Philosophers and scientists have been working together, particularly in the fields that touch on the empirical verifiability limit, such as string theory. A few years ago, I got an invitation to go to Monaco and hold a talk on string theory. At the time, I thought the organizers must have mistakenly sent the invitation to the wrong guy. But they were actually looking for an expert on the issue of demarcation, because the physicists were arguing about Popper, about science vs. pseudoscience, but didn’t know much about the philosophy of science. So, physicists, including Nobel laureates, came to listen to my introductory lecture on Popper.
You claim you have gone through a “constructive mid-life crisis.” What happened?
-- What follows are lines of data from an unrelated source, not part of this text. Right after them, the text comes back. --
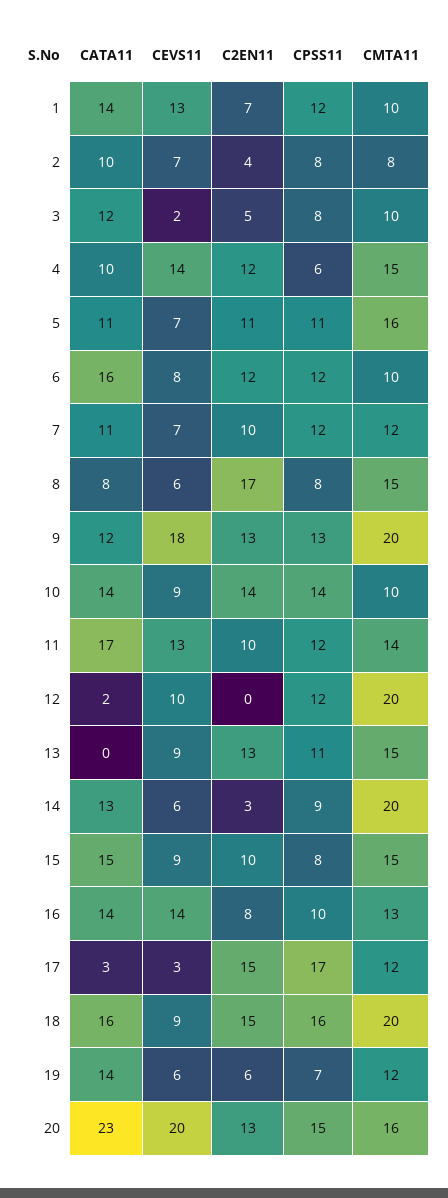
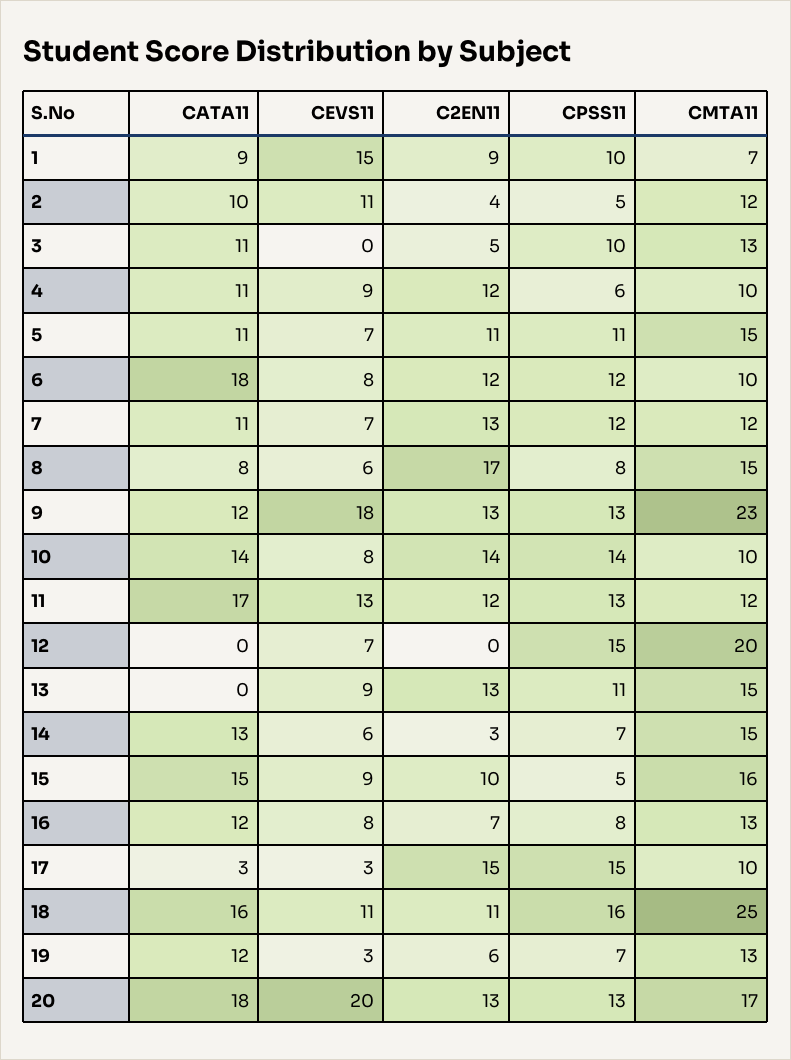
CATA11, 1: 14 -> 9
CEVS11, 1: 13 -> 15
C2EN11, 1: 7 -> 9
CPSS11, 1: 12 -> 10
CMTA11, 1: 10 -> 7
CEVS11, 2: 7 -> 11
CPSS11, 2: 8 -> 5
CMTA11, 2: 8 -> 12
CATA11, 3: 12 -> 11
CEVS11, 3: 2 -> 0
CPSS11, 3: 8 -> 10
CMTA11, 3: 10 -> 13
CATA11, 4: 10 -> 11
CEVS11, 4: 14 -> 9
CMTA11, 4: 15 -> 10
CMTA11, 5: 16 -> 15
CATA11, 6: 16 -> 18
C2EN11, 7: 10 -> 13
CMTA11, 9: 20 -> 23
CEVS11, 10: 9 -> 8
C2EN11, 11: 10 -> 12
CPSS11, 11: 12 -> 13
CMTA11, 11: 14 -> 12
CATA11, 12: 2 -> 0
CEVS11, 12: 10 -> 7
CPSS11, 12: 12 -> 15
CPSS11, 14: 9 -> 7
CMTA11, 14: 20 -> 15
CPSS11, 15: 8 -> 5
CMTA11, 15: 15 -> 16
CATA11, 16: 14 -> 12
CEVS11, 16: 14 -> 8
C2EN11, 16: 8 -> 7
CPSS11, 16: 10 -> 8
CPSS11, 17: 17 -> 15
CMTA11, 17: 12 -> 10
CEVS11, 18: 9 -> 11
C2EN11, 18: 15 -> 11
CMTA11, 18: 20 -> 25
CATA11, 19: 14 -> 12
CEVS11, 19: 6 -> 3
CMTA11, 19: 12 -> 13
CATA11, 20: 23 -> 18
CPSS11, 20: 15 -> 13
CMTA11, 20: 16 -> 17

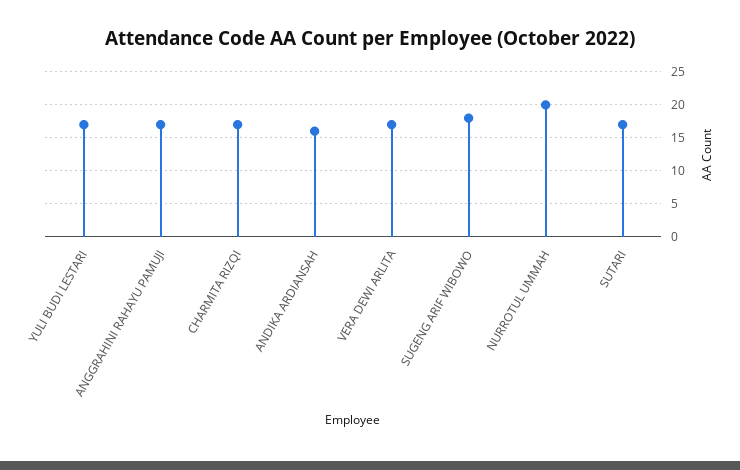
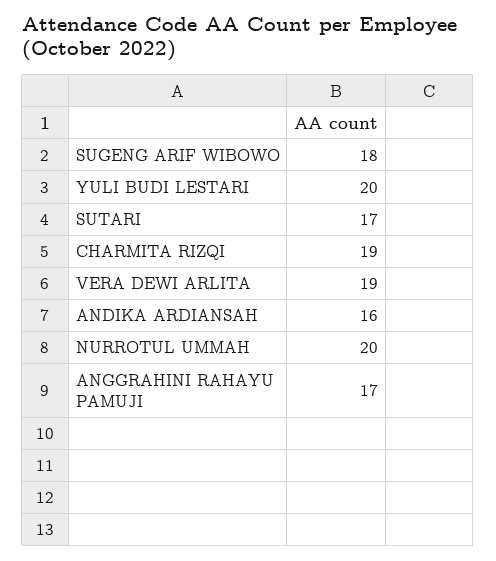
YULI BUDI LESTARI: 17 -> 20
CHARMITA RIZQI: 17 -> 19
VERA DEWI ARLITA: 17 -> 19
I was 40 years old and I was teaching evolutionary biology at the University of Knoxville, Tennessee. The research lab was doing well: there were publications, awards, financing and researchers. But I had the impression that I was always doing the same research over and over. This happens to many people. Typically, what you do is look to other close academic fields for new inspiration. But I did my PhD in molecular biology in Italy, so there was nothing new for me in this approach. Then, a young philosopher, Jonathan Kaplan, came to Knoxville. He asked me about the interaction between genes and the environment. We became friends and began to publish together. I was enjoying it, so I decided to go back to studying: with my university’s approval, while I was running my research lab I also got a PhD in philosophy, with Jonathan as my supervisor. Today, almost 10 years later, I am teaching philosophy at the City University of New York. The academic freedom in American universities helped me.
CRISPR and the new discoveries in genetics are renewing interest in philosophical problems, from eugenics to genetic determinism. Isn’t it a good time to go back to biology?
I’m working on these topics now as a philosopher. The new biotechnologies point to the need for a public debate. We need to understand the complexity of evolutionary mechanisms, which go far beyond mere genes. Many scientists are aware of all this, more so than in the past. But not everyone is. When the debate involves the general public, the urge to oversimplify the issues may make a comeback.